Evidence from impact evaluations shows that cash transfers are especially relevant if well targeted to the most vulnerable households whose children are at risk of missing school or working. For programs that address large numbers of households with children who are not working, the effects are more diluted.
There are also theoretical reasons, supported by some evidence, pointing to a smaller impact of cash transfer programs on child labor through schooling. The need to finance additional education expenditures, as well as the increased returns to child work when transfers are used to invest in productive assets, might dampen the effects of these programs.

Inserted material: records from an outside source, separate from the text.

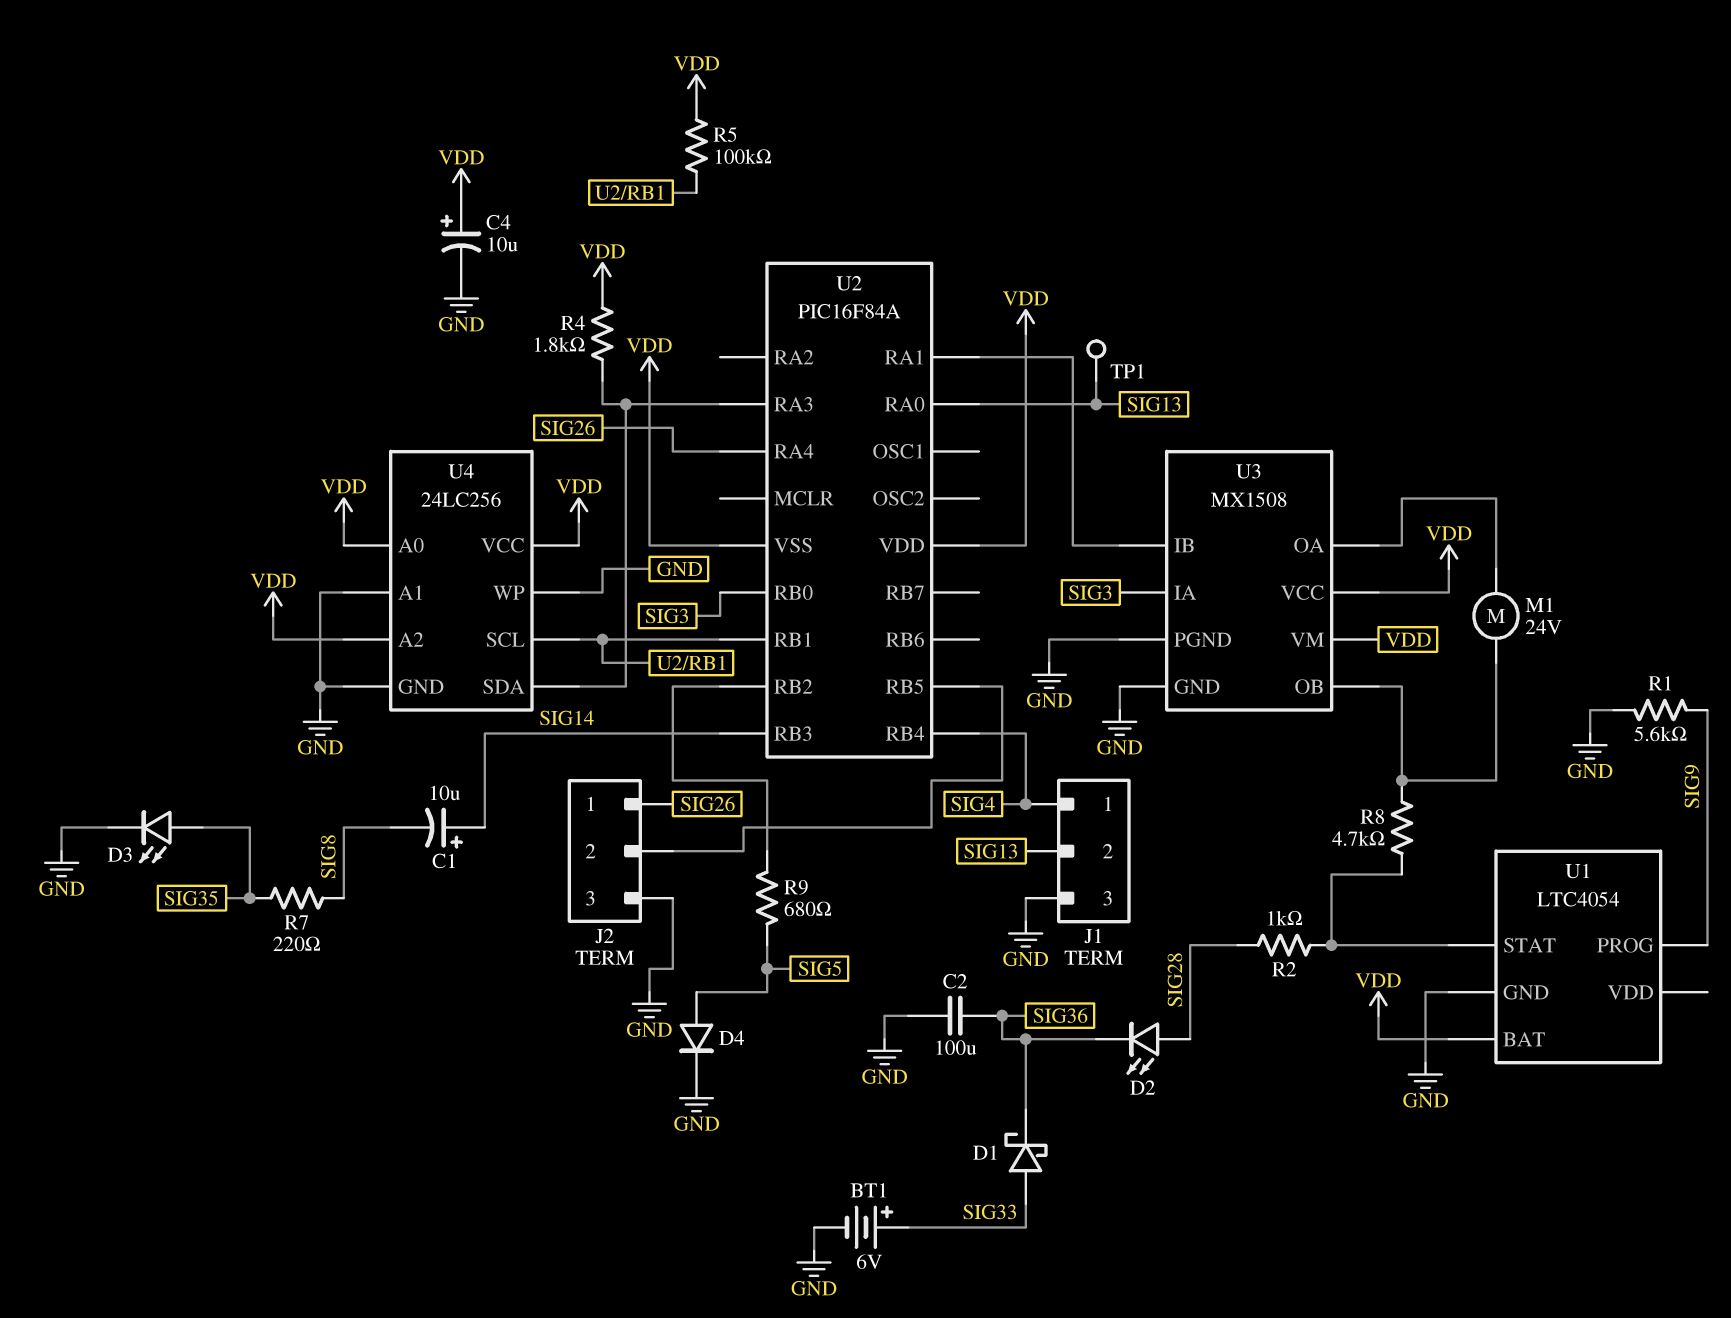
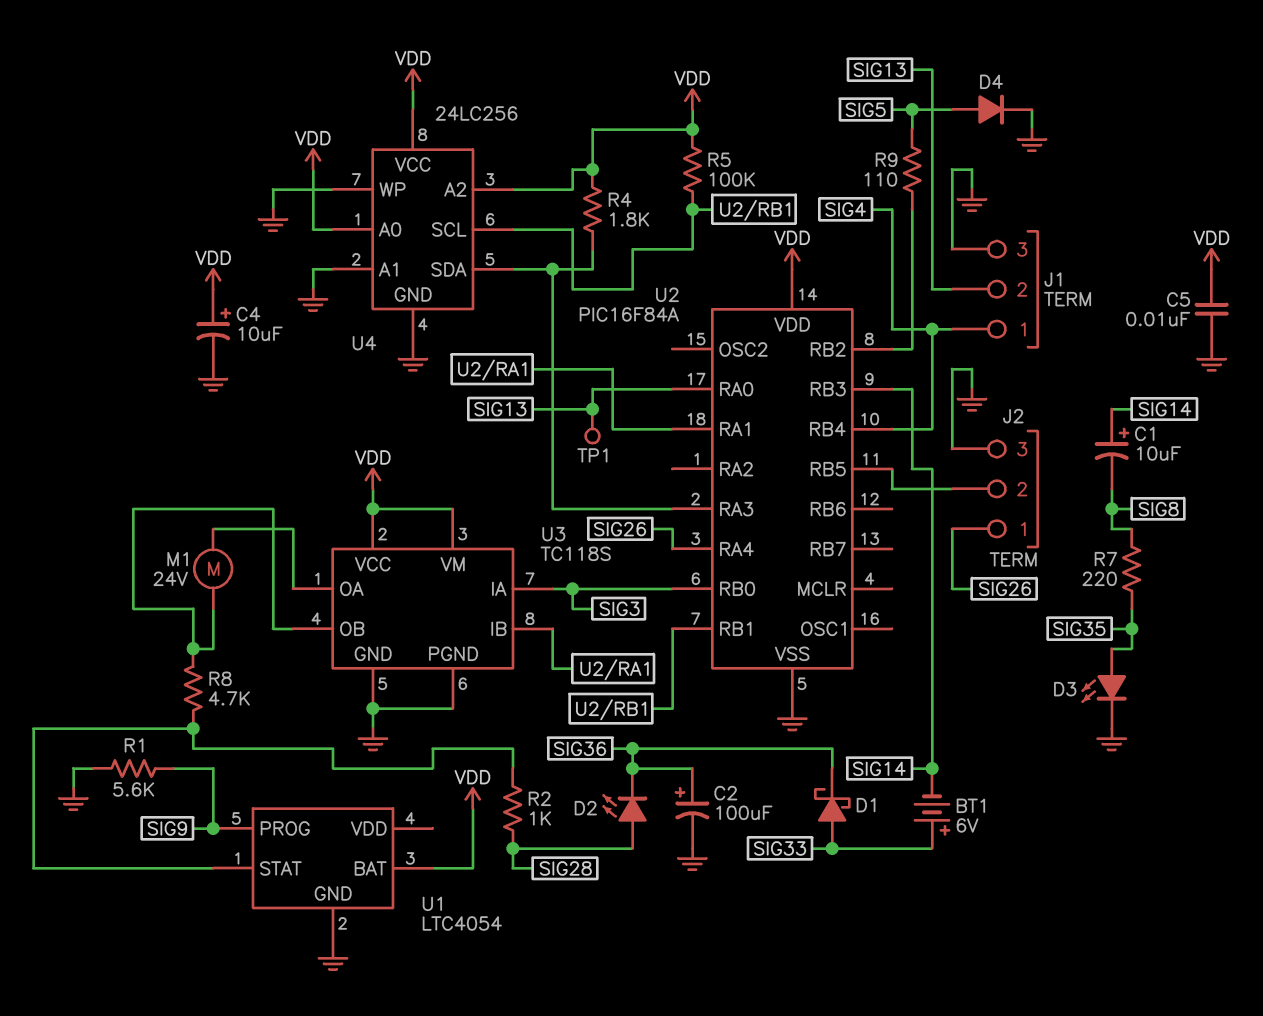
BT1: 6V (plus SIG33, minus GND) -> 6V (plus SIG33, minus SIG14)
C2: 100uF (GND, SIG36) -> 100uF (plus SIG36, minus GND)
C5: none -> 10nF (GND, VDD)
R9: 680 (SIG5, U2/RB2) -> 110 (SIG5, U2/RB2)
U2 pin VSS: VDD -> GND
U3: MX1508 -> TC118S

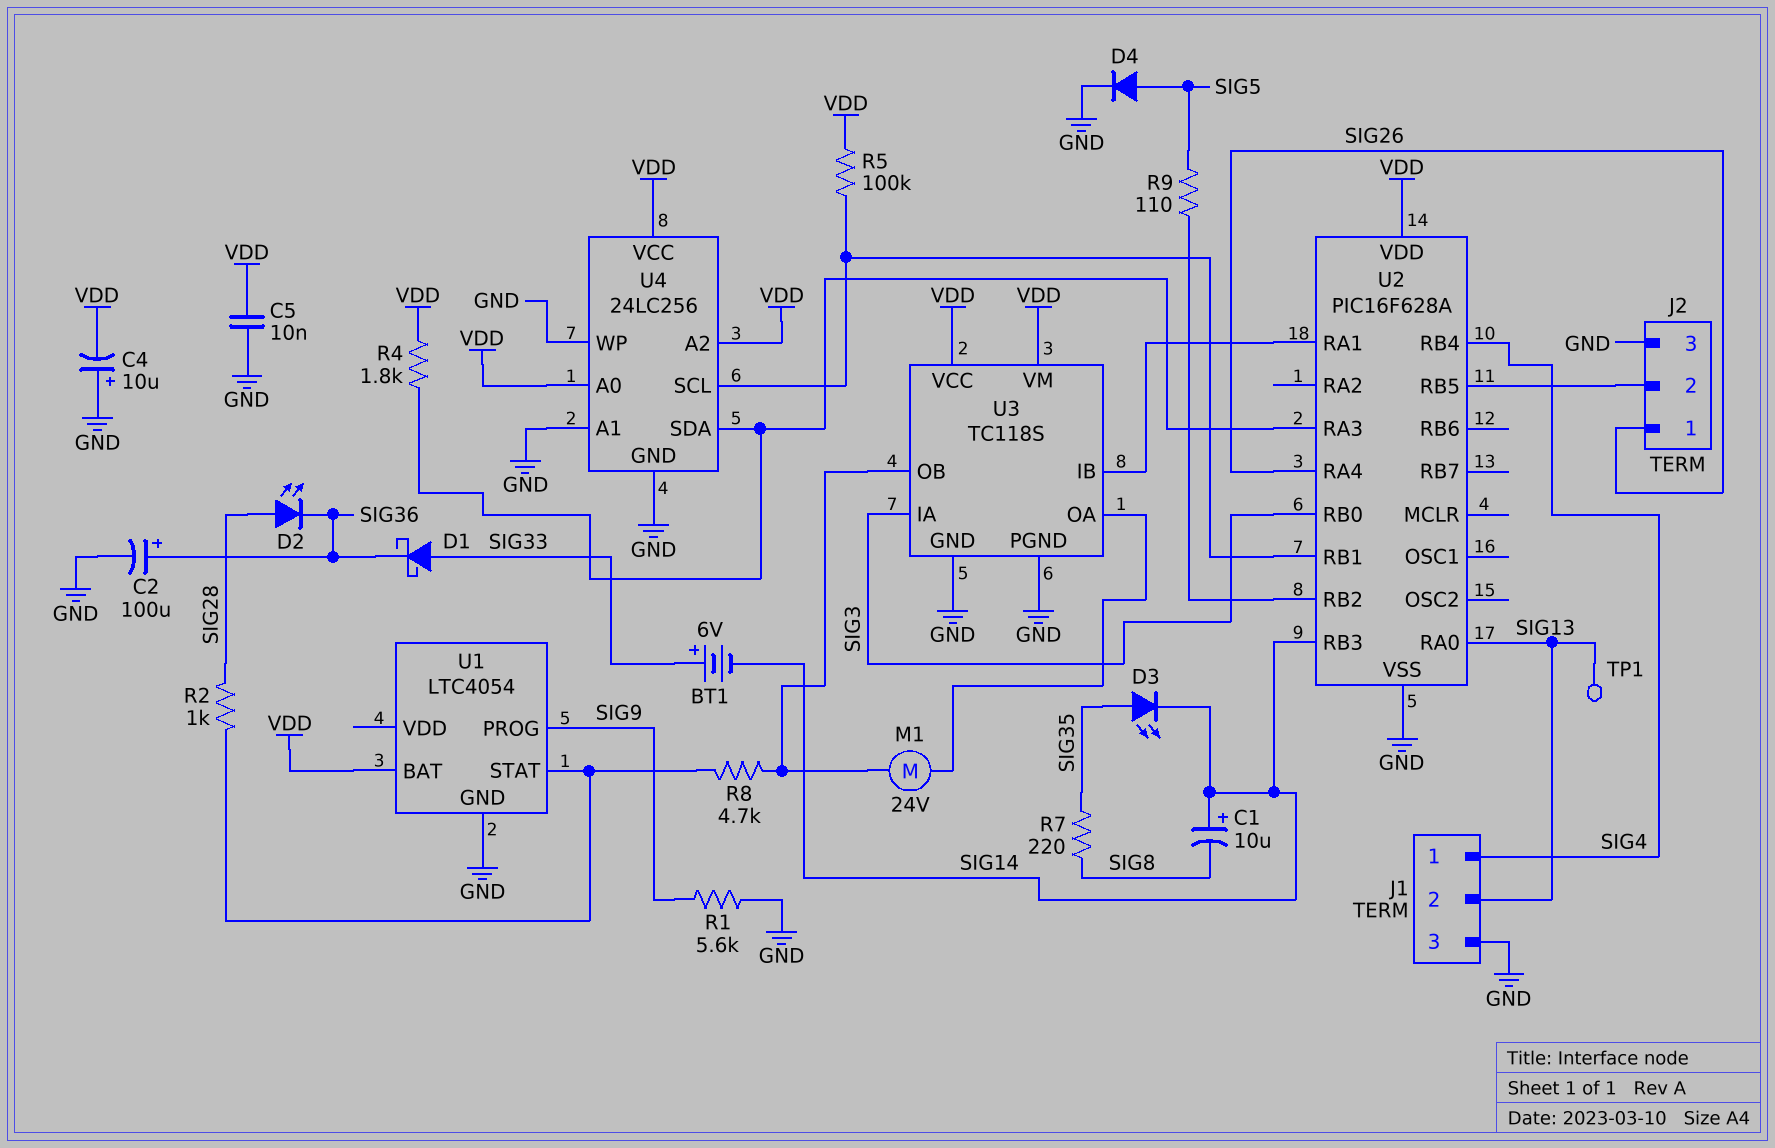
C4: 10uF (plus VDD, minus GND) -> 10uF (plus GND, minus VDD)
D3: LED (A SIG35, K GND) -> LED (A SIG35, K SIG14)
U2: PIC16F84A -> PIC16F628A

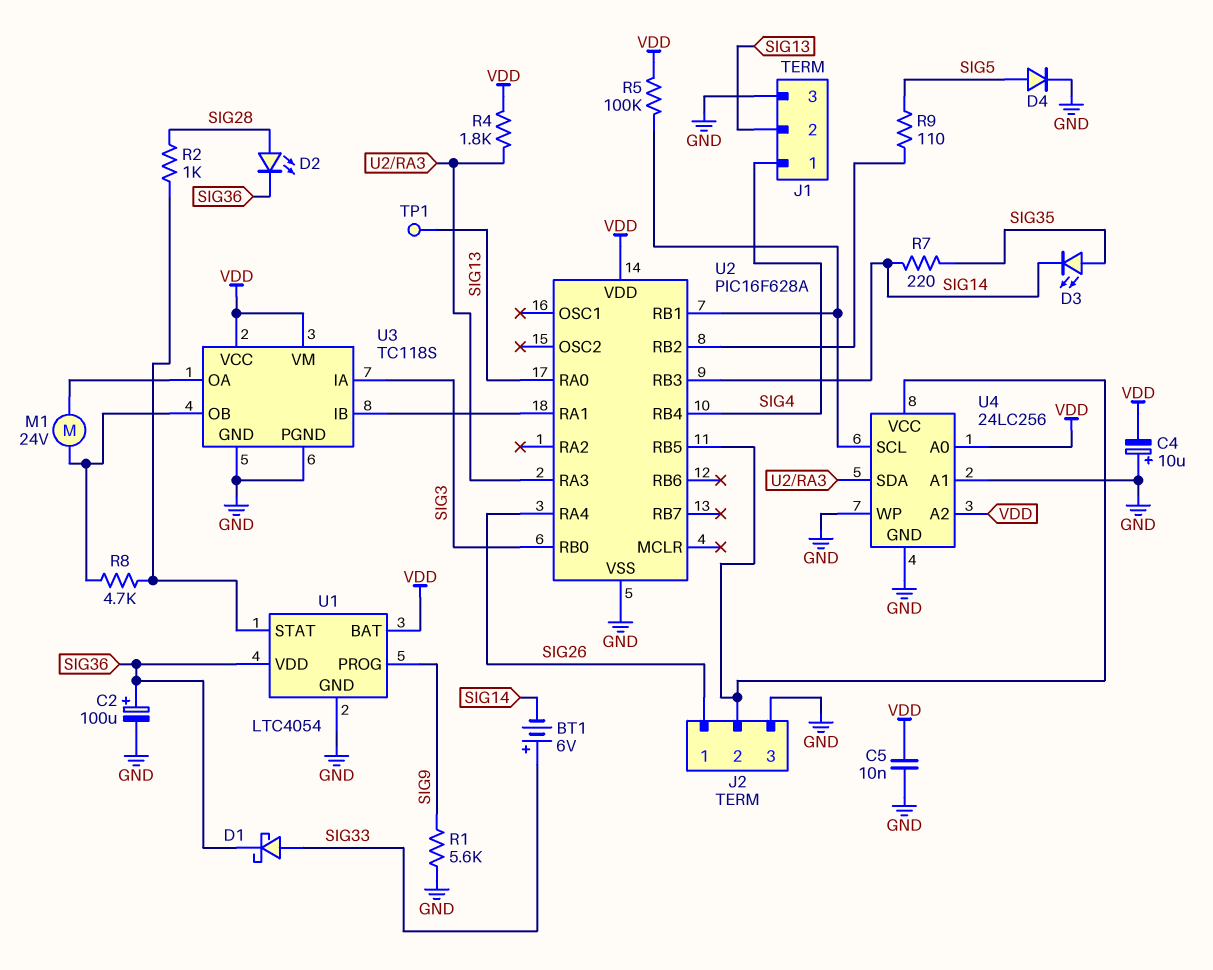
C1: 10uF (plus SIG14, minus SIG8) -> none
R7: 220 (SIG8, SIG35) -> 220 (SIG14, SIG35)
U1 pin VDD: none -> SIG36
U4 pin VCC: VDD -> J2/2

Additional elements could be incorporated in cash transfer programs to deal with these problems and make them more effective. While adding conditions on child labor does not appear feasible, adding measures that reduce the costs of school and health care and improve their quality looks like a promising approach. Adjusting the level of transfers, especially through scholarships, might also be needed to ensure that households can afford the additional costs of sending children to school.
More complex is the problem of the increase in the returns to child work due to investments in household productive activities. Public information campaigns could provide households with information on the risks of children’s early involvement in work and on the real return to education (including to the family business). In middle-income countries, cash transfer programs could, for instance, be complemented with services to help youth find profitable employment after graduation, thus increasing the expected returns to education.
Acknowledgments
The author thanks an anonymous referee and the IZA World of Labor editors for many helpful suggestions on earlier drafts. Previous work of the author contains a larger number of background references for the material presented here and has been used intensively in all major parts of this article [1], [3].
Competing interests
The IZA World of Labor project is committed to the IZA Guiding Principles of Research Integrity. The author declares to have observed these principles.
© Furio C. Rosati
The three principal international agreements on child labor
The legal boundaries of child labor and the legal basis for national and international actions against it are established by three principal international conventions on child labor: International Labour Organization (ILO) Convention No. 138 on minimum age; the UN Convention on the Rights of the Child; and ILO Convention No. 182 on the worst forms of child labor.